----- Extracted information -----

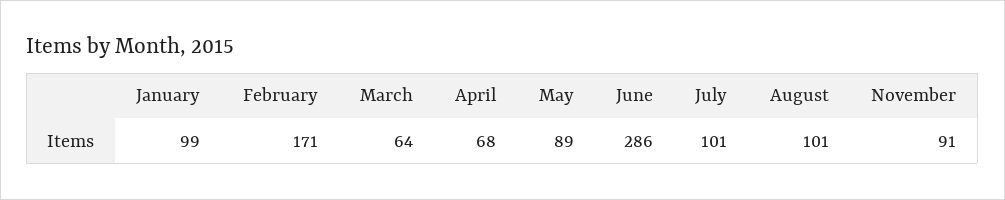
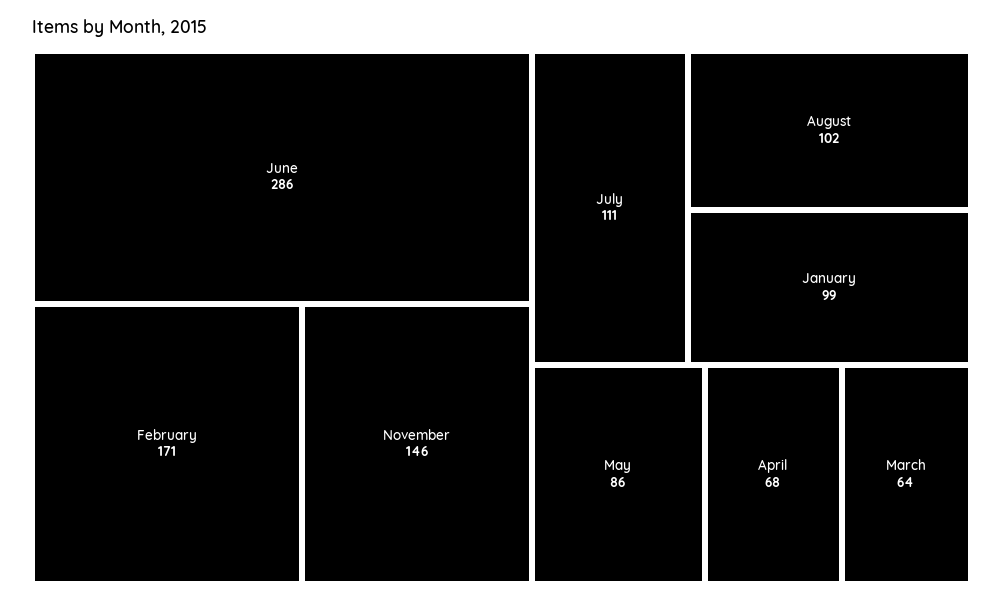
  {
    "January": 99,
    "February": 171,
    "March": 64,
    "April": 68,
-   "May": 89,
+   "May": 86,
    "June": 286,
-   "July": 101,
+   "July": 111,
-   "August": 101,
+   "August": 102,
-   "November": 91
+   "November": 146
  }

-----
----- Extracted information -----

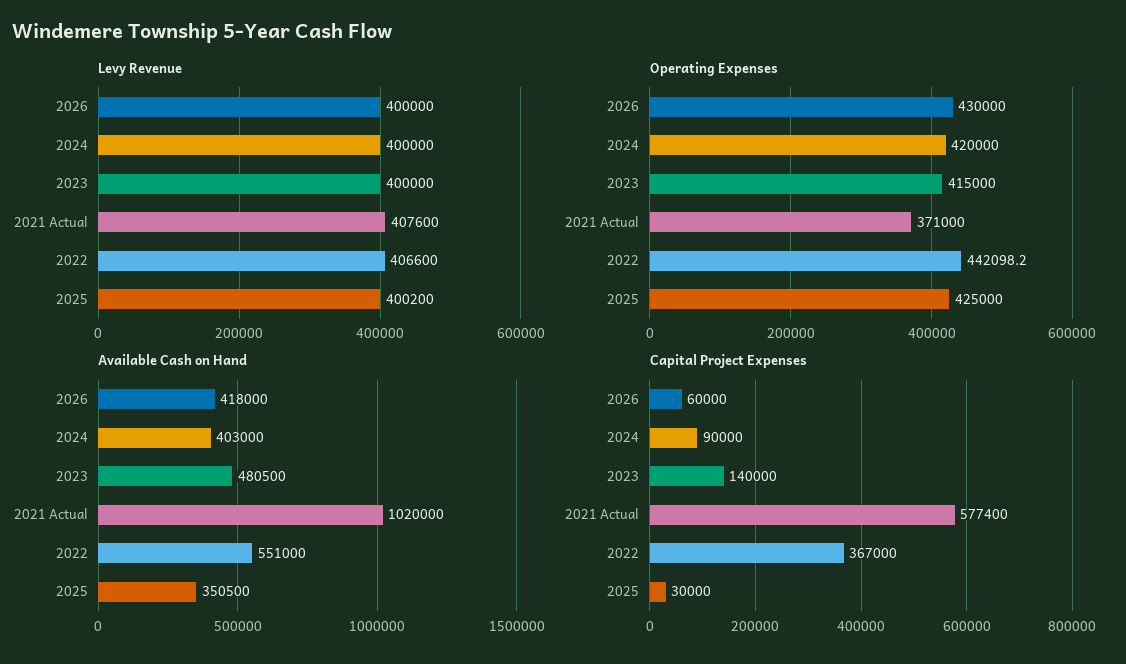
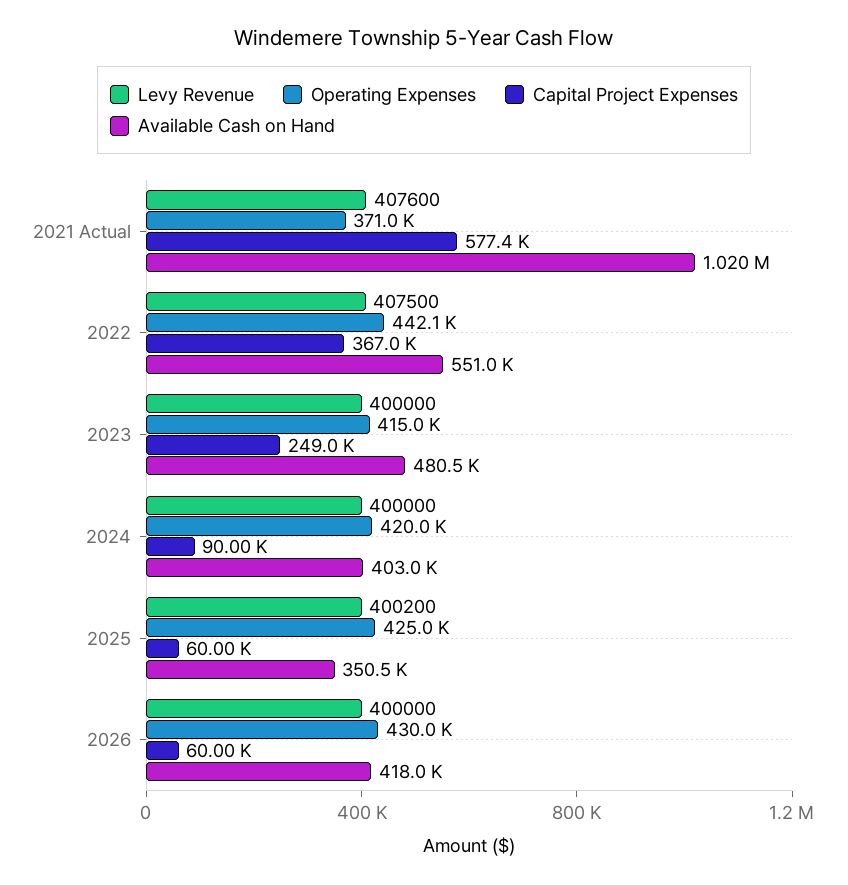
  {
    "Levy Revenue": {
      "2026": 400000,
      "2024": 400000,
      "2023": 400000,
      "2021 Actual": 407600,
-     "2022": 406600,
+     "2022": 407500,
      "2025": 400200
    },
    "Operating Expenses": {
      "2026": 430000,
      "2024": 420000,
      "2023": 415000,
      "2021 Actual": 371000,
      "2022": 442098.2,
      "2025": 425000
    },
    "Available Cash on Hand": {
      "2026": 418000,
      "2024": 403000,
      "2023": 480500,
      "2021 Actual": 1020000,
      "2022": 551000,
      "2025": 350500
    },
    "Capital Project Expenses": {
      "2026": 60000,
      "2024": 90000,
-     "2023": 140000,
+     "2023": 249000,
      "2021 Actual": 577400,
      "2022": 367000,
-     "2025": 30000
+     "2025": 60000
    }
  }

-----

- _Task description_:
Read the data above and pull out each line that holds the string "Expenses".

- _Finished task_:
    "Operating Expenses": {
    "Capital Project Expenses": {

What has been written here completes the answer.